On Thursday, 13 October 2022 at 08:35:50 UTC, bauss wrote:
On Thursday, 13 October 2022 at 08:30:04 UTC, rikki cattermole
wrote:
On 13/10/2022 9:27 PM, bauss wrote:
This doesn't actually work properly in all languages. It will
probably work in most, but it's not entirely correct.
Ex. Turkish will not work with it properly.
Very interesting article:
http://www.moserware.com/2008/02/does-your-code-pass-turkey-test.html
Yes turkic languages, they require a state machine and quite a
bit of LUTs to work correctly.
You also need to provide a language and it has to operate on
the whole string, not individual characters.

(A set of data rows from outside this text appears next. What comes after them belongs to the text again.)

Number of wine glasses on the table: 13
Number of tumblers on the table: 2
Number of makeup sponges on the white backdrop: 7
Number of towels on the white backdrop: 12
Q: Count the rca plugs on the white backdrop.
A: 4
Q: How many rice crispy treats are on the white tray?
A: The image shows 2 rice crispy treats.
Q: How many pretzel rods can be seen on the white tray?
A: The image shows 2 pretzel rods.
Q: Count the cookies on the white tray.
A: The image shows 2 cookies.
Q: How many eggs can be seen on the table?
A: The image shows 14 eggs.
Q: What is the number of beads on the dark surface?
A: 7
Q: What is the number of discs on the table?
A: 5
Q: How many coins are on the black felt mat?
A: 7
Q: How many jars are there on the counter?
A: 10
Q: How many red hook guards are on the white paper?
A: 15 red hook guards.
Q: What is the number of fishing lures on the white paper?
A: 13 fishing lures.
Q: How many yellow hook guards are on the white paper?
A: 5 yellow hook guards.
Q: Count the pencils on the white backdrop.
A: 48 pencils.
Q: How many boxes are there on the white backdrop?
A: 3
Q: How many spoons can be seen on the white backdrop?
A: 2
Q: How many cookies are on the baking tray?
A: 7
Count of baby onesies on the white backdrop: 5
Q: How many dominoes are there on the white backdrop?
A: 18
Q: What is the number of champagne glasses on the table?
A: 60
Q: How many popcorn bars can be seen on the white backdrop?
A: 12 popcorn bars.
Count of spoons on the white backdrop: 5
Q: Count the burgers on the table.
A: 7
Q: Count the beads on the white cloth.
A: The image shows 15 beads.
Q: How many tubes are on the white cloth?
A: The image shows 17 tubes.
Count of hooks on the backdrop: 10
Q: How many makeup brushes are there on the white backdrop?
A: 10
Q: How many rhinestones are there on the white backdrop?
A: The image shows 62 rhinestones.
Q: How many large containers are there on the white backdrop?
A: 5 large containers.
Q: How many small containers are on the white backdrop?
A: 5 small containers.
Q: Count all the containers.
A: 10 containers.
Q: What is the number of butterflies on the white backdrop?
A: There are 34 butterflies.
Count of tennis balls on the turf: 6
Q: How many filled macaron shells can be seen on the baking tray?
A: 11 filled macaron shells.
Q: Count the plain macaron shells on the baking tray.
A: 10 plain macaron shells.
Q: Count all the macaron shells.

I didn't think it was relevant since Ascii was in the original
post ;)
I think it's relevant when it comes to D since D is arguably a
unicode language, not ascii.
D should strive to be correct, rather than fast.
Oh and to add onto this, IFF you have to do it the hacky way,
then converting to uppercase instead of lowercase should be
preferred, because not all lowercase characters can perform round
trip, although a small group of characters, then using uppercase
fixes it, so that's a relatively easy fix. A round trip is
basically converting characters from one culture to another and
then back. It's impossible with some characters when converting
to lowercase, but should always be possible when converting to
uppercase.